Should humans await passively for the restoration of such Edenic times or take action proactively to gear themselves for the human-fauna covenant which Hosea envisions? Rav Abraham Isaac Kook ascribed God’s permission to humans to kill animals for food to ”the state of man’s broken-down soul” that ”craves to eat meat” and does so desirously, without any ”internal opposition from its sentiments of good and justice” (or from his ”sublime morality”), as to abstain, therefore, from robbing ”a living and sentient soul just for his craving-based need”. Rav Kook believed that the role of Mitzvoth was ”to educate humans and instill in them the sensitivity and proper attitude against the very killing of animals for the purpose of satiating man’s craving, and as a result shun doing so out of shame”. Rav Kook taught that the relevant Mitzvoth should ”work themselves to man’s soul so eventually he would fix his actions and take pity on animals in the spirit of Psalm 145:9: ”The Eternal One is good to all; compassionate to all creation”, opting not to kill them for merely slaking his desires.
Underlying Rav Kook’s theology on this matter is that many of the Mitzvoth were meant to lead people to realize that slaying animals is fundamentally wrong in principle; in Messianic times (to which both Isaiah and Hosea aim their respective messages) Israel will lead the rest of humanity to a new and utopian world — albeit one that actually had already existed in the first ten generations — in which no creature would eat one another. Or in the words of Rabbi Eliezer Melamed, a student of Rav Kook’s teachings: “Our natural sentiment of mercy towards animals ought to be cultivated; though we are presently accustomed to eat of their flesh, we should be aware that this is not the ideal and it is incumbent on us to try and ease up the pain inflicted on food animals. When the world reaches its redemption humans would merit and ascend to Adam’s level and will not have to hurt animals and eat of their flesh.’’

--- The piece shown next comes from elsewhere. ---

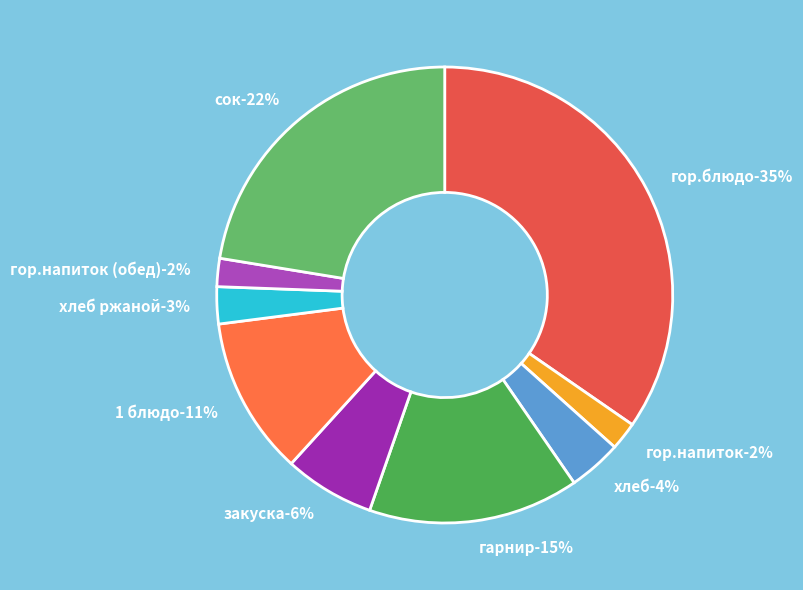

To the nearest percent, what is the difference between the хлеб ржаной and гор.напиток (обед) slice percentages?

1%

Should we then wait passively for the world to be first redeemed before a divinely orchestrated covenant between humanity and fauna is sealed, or do anything to bring it about? Awaiting redemption has long proven its utter futility; ”meanwhile”, it is incumbent on us to plant that sapling even if the Messiah is at the city’s gate and do what we deem to be good and worthy, even if it means to lessen and minimize the extent of gratuitous pain and agony that humanity has brought down upon the animal kingdom since God permitted Noah to harvest animals for food.
Last but not least, ideally speaking, people could well suffice with plant-based food; when they effectively did so from Adam’s generation to Noah’s their lifespan was measurably longer than in the aftermath of God’s sanctioning of meat eating, when human longevity continuously shrank (as per Genesis 11:10-32).